Background

Why did you make this and why is it so complex? What's the big idea?

What’s the motivation for making this?

mova follows on from the arrival in the last few years of decentralized social media tech like Activity Pub, Matrix and Secure Scuttlebut – and micropayment and streaming payment systems like Web Monetization and Interledger. Together these support a decentralized media ecosystem where the discovery and production/hosting layers for pay-per-view, subscription and donation-based video funding are decoupled. This has long been discussed in the Open Video movement, but it’s only now that there’s payment technologies that can support it.

This decoupling is much like how offline film distribution works, with a separate producer, distributor and exhibitor/TV channel/video store. It’s also similar to how most of the web works, separating server, search enginge/social network/email server and browser. But given the complexities around video - not only for copyright but legal and safeguarding issues, the web today has centralised both non advertising video hosting and discovery around a few services.

How does mova fit in?

Just as the decoupled web uses the Domain Name System (DNS) to match a URL with the correct server – and lets anyone link to that, a decentralised video ecosystem needs some kind of a metadata registry. There are currently

mova sits somewhere in between, in that it uses a unique identifier (like the ISAN or EIDR code) but that this is generated from the media itself (like CAI). Because mova uses as its identifer a new open source media fingerprinting protocol, the International Standard Content Code or ISCC - anyone with a copy of the same video will generate the same ISCC identifier. Most signficiantly, similar video files (ie those which differ only by size, colour space, resolution or file format) will generate simiilar ISCC codes and be able to match up. So unlike CAI if someone transcodes a video file (ie from H264 to WebM), the link with the metadata needn’t be lost. This is useful online because if you upload the same photo to three different websites, they will transcode/compress it differently so normal hashing (like that used by NFTs) would suggest there is a different file.

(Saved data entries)

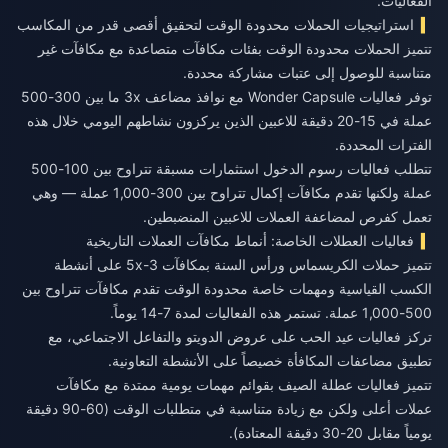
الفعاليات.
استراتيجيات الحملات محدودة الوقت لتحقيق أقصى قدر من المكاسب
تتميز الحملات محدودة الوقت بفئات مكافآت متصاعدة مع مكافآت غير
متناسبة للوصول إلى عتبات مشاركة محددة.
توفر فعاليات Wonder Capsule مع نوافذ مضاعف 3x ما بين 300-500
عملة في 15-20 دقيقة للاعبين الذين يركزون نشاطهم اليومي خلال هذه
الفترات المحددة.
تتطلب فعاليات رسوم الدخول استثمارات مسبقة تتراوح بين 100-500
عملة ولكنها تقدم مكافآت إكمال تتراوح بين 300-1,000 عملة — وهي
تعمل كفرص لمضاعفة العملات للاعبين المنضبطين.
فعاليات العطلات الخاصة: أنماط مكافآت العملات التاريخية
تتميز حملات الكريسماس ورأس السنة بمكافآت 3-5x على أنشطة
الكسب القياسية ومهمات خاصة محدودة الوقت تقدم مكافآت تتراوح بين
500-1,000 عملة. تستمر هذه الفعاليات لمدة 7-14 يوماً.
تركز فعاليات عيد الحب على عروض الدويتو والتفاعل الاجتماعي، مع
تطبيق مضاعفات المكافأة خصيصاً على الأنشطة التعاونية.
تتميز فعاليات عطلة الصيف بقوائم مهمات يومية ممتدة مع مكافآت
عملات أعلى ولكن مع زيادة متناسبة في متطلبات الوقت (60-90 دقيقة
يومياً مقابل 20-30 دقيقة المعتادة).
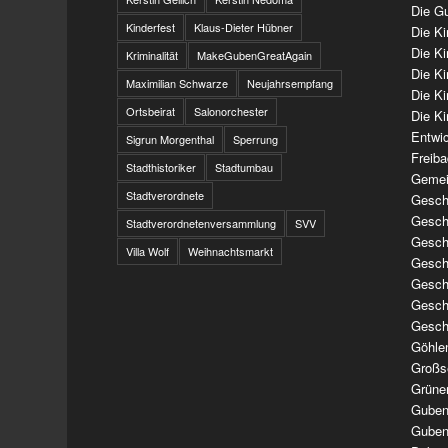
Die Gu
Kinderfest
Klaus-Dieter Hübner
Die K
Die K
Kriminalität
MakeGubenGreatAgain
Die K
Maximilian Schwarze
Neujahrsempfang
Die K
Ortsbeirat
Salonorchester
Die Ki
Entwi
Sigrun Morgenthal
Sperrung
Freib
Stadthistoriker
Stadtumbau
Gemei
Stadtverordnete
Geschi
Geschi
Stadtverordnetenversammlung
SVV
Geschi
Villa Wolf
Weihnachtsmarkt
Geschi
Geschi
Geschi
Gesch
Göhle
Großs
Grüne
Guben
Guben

--

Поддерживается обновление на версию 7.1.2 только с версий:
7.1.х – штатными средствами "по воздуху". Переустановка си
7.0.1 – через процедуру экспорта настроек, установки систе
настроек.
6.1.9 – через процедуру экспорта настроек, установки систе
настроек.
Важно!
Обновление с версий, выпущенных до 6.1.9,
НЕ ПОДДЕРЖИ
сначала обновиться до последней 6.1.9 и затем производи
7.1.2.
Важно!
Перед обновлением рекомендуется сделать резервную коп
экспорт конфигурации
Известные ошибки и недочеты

▸ SET OF TASKS
(1) Rewrite the stretch of rows from the line containing "Поддерживается обновление на" through the line containing "Известные ошибки и недочеты" as a JSON list of strings, one string per line and no blank lines.
(2) Extend the mova passage on decentralized video, picking up from its last sentence.
The mova passage and the rows have no connection to each other.

▸ RESPONSES
(1)
[
  "Поддерживается обновление на версию 7.1.2 только с версий:",
  "7.1.х – штатными средствами \"по воздуху\". Переустановка си",
  "7.0.1 – через процедуру экспорта настроек, установки систе",
  "настроек.",
  "6.1.9 – через процедуру экспорта настроек, установки систе",
  "настроек.",
  "Важно!",
  "Обновление с версий, выпущенных до 6.1.9,",
  "НЕ ПОДДЕРЖИ",
  "сначала обновиться до последней 6.1.9 и затем производи",
  "7.1.2.",
  "Важно!",
  "Перед обновлением рекомендуется сделать резервную коп",
  "экспорт конфигурации",
  "Известные ошибки и недочеты"
]

(2)
So the ISCC is like a DNS nameserver?

On its own the ISCC is just a 52 character long string (or more accurately, four 13-character strings describing four different attributes of a file) – and any text, PDF, image or video file can produce one. But because all media files can produce an ISCC, and recognisie ‘nearest neighbors’, ie similar media files - the ISCC as an identifier can be used in a decentralised way to provide further information about that video. This could be copyright & license info, credits, subtitle files, legal notices, or a list of academic citations, etc.

We should also not be naive that repressive regimes and giant corporate legal departments can use fingerprints of media to create watchlists of activist or unfavourable content to block. The creators of mova strongly oppose such use.

So Whois in control of video DNS then?

Very funny (eh?).

Our starting point is that no single company or country should or can be in charge of it. However we anticipate a number of companies and blockchain projects may try to be, leading to the emergence of two types of registries:

  • centralised media databases
  • large open decentralised databases

So what kind of registry is mova?

In this too, mova tries to take a middle ‘Goldilocks;’ path. We use a private decentralised database shared between everyone who runs a copy of the mova app: it’s neither sitting on one company’s computer or left to run wild across the entire Internet.

Sounds a lot like the Blockchain?

No - what’s the same as the Blockchain is mova uses a ‘distributed hash table’ (DHT) or ‘public ledger’ – which is a shared public database.

But unlike the Blockchain, this database is only writable to by the mova application and its protocols. It’s a private database, which lets all of the app’s users write to it. But you could also say it’s a public database, closed to anyone not using the mova app.

What’s this public ledger called?

Holochain.

I knew you were trying to sell me Blockchain!

It’s a confusing name, but Holochain is NOT a Blockchain. A Blockchain like Bitcoin or Ethereum is writable to by every client and app using that system - it’s one giant multi-terabyte database of all the diffeerent applications and services and transaction using that protocol. This can make transactions slow, because nodes have to process terabytes of data, and it normally has a big environmental footprint.

Holochain is a peer-to-peer database, with a closed network of peers unique to each Holochain app. So if only 10 people donwload and use mova the data is shared only between 10 people.

The main challenge with distributed databases is establishing trust because any node or group of nodes has the potential to manipulate the data that they are hosting. Blockchains use either Proof-of-Work or Proof-of-Stake to establish trust (Proof of Work being the reason Bitcoin uses so much energy). Holochain sets out to use a ‘gossip protocol’ where shards of data are shared and verified with random peers on the network. This is a much lower energy form of validation.

OK so it’s not Blockchain, but why does mova use a decentralised database?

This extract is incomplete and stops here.